Secretary Dulles and his massive diplomatic staff can't seem to get anywhere with the hard-bitten Russians, but a lone Winthrop House student seems to have touched a soft spot in some Moscow official's icy heart.
Curtis C. Kaufman '54, an amateur radio ham, last month wrote a post card in Russian to Radio Moscow asking for its schedule of broadcasts to America.
Yesterday he received the following answer in English:
Dear Sir: Thank you for writing. In compliance with your request we are sending you a copy of our winter schedule of programs beamed to North America. If you have any questions about life in the Soviet Union, please let us know. We reply to listeners' questions every Saturday and Sunday in Moscow Mailbag at 9 p.m. EST. We also invite your music requests. Wishing you good listening. Sincerely yours, Radio Moscow I. Petrov, Letters Dept.

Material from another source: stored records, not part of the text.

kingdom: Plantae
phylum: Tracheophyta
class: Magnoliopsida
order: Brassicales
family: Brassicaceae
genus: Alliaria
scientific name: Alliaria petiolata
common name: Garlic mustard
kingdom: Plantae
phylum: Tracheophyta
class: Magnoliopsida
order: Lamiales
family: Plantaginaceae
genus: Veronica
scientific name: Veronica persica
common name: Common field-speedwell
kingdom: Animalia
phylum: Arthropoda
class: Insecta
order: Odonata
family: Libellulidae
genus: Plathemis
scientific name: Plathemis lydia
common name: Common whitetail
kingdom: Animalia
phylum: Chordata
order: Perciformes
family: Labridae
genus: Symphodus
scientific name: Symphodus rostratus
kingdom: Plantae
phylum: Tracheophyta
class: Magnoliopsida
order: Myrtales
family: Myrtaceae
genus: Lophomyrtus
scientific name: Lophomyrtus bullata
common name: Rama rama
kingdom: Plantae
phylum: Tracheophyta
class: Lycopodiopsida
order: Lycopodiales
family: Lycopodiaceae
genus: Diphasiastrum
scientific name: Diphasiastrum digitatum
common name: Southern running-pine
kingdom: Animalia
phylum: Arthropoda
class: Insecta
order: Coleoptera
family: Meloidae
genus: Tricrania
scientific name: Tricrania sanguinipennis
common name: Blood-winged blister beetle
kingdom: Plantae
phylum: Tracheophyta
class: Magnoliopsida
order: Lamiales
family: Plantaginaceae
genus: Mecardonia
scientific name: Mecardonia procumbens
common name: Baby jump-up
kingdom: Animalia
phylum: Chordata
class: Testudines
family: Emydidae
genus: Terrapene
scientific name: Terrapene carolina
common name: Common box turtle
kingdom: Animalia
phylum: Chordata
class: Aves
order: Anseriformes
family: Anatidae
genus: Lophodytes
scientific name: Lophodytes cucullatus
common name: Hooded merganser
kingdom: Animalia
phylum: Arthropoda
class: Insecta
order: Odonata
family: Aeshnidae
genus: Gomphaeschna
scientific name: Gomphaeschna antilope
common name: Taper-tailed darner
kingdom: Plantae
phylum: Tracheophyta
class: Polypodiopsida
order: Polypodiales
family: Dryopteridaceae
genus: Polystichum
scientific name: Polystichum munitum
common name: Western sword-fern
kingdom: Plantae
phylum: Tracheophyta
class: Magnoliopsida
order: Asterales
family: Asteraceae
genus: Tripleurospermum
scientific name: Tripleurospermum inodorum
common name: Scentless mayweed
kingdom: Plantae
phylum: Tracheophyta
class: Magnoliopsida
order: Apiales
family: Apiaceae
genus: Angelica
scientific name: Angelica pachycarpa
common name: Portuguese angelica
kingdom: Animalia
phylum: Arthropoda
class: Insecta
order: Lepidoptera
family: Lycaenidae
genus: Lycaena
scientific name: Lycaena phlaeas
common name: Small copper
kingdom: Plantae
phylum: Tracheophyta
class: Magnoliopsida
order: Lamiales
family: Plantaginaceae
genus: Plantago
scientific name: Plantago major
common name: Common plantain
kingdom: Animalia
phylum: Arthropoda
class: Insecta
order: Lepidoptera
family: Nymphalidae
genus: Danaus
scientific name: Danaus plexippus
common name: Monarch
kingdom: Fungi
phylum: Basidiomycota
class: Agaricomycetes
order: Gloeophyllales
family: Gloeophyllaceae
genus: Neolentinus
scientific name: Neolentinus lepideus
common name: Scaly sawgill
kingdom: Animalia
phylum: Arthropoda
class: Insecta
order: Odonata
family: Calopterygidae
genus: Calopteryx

Enclosed was a Winter Schedule of Radio Moscow's "North American Service" and a picture postcard showing a giant skyscraper.
After examining the letter yesterday, Zbigniew K. Brzezinski, research fellow in the Russian Research Center and an expert in the Soviet Internal Security system, dispelled doubts that the letter really was from Radio Moscow.
"This fits in very well," he said, "with Russia's year-old policy of seeking greater contacts with students abroad in an effort to change their conception of the USSR. It should not be viewed as a hint at any softening in the Russian regime or foreign policy, but simply a cold-hearted campaign to change outside views without really changing policies."